In Fabian's view, "the PROMESA board may be forced to wait for the next administration to begin planning discussions in earnest." Puerto Rico has a gubernatorial election in early November.

Current Governor Alejandro García Padilla isn't running. Opposition party candidate Ricardo Rossell- is polling well ahead of his principal opponent David Bernier.

The fiscal plan Puerto Rico submitted on Oct. 14 showed that the commonwealth had taken a significant step towards pessimism about its ability to pay its debt. In September 2015 the government had estimated it could pay somewhere between $2.2 billion and $4.1 billion of $18.2 billion in due debt service from fiscal 2016 to fiscal 2021, even without significant improvements to federal programs and federal regulations for Puerto Rico.

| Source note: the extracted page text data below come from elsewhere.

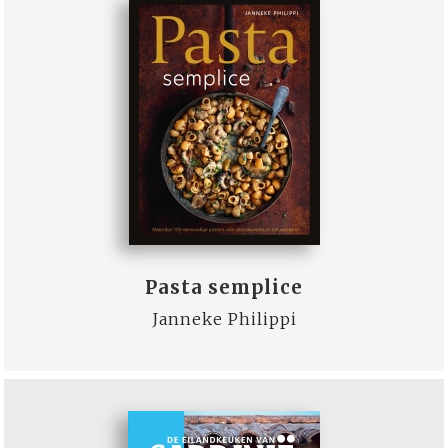
Pasta semplice
Janneke Philippi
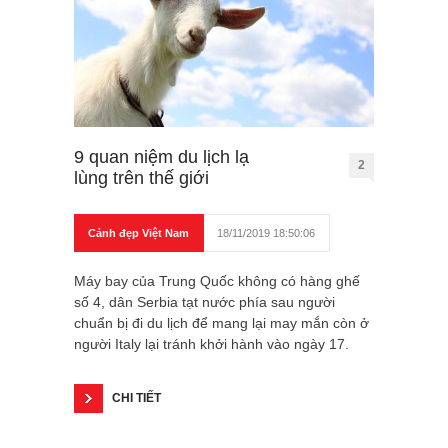
9 quan niệm du lịch lạ
2
lùng trên thế giới
Cảnh đẹp Việt Nam
18/11/2019 18:50:06
Máy bay của Trung Quốc không có hàng ghế
số 4, dân Serbia tạt nước phía sau người
chuẩn bị đi du lịch để mang lại may mắn còn ở
người Italy lại tránh khởi hành vào ngày 17.
CHI TIẾT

In a scenario of reasonable economic growth but no federal help found in the September 2015 Fiscal and Economic Growth Plan, Puerto Rico projected an average availability of $830 million per year of surplus before debt was paid from fiscal year 2016 through fiscal year 2021. The surplus could be used for debt payments. In a January 2016 revision of the plan, this number had shrunk to $131 million per year for the same period.

Even this June, Puerto Rico had made offers to bondholders that would have entailed paying about $600 million for debt in fiscal year 2017 and this payment rising steadily to about $1.8 billion in fiscal 2021 and to $2.05 billion in fiscal 2030, according to the appendix to the Oct. 14 plan.

But in the Oct. 14 plan Puerto Rico said without federal help it will have no money to pay debt service not only in the next four fiscal years but in the next 10. To be sure, Puerto Rico paid $2.5 billion in debt service in fiscal year 2016 and July 1.

A commonwealth spokesperson explained the shift by saying, "Actual revenues since the September 2015 FEGP was published came in well below what was forecasted at the time, compounding the issues the commonwealth faces."

The plan also sheds light on the shift, stating: "The commonwealth is significantly revising its future cash flow assumptions based on new economic data. This includes revising (downwards) its assumptions of cash flow available to pay debt service."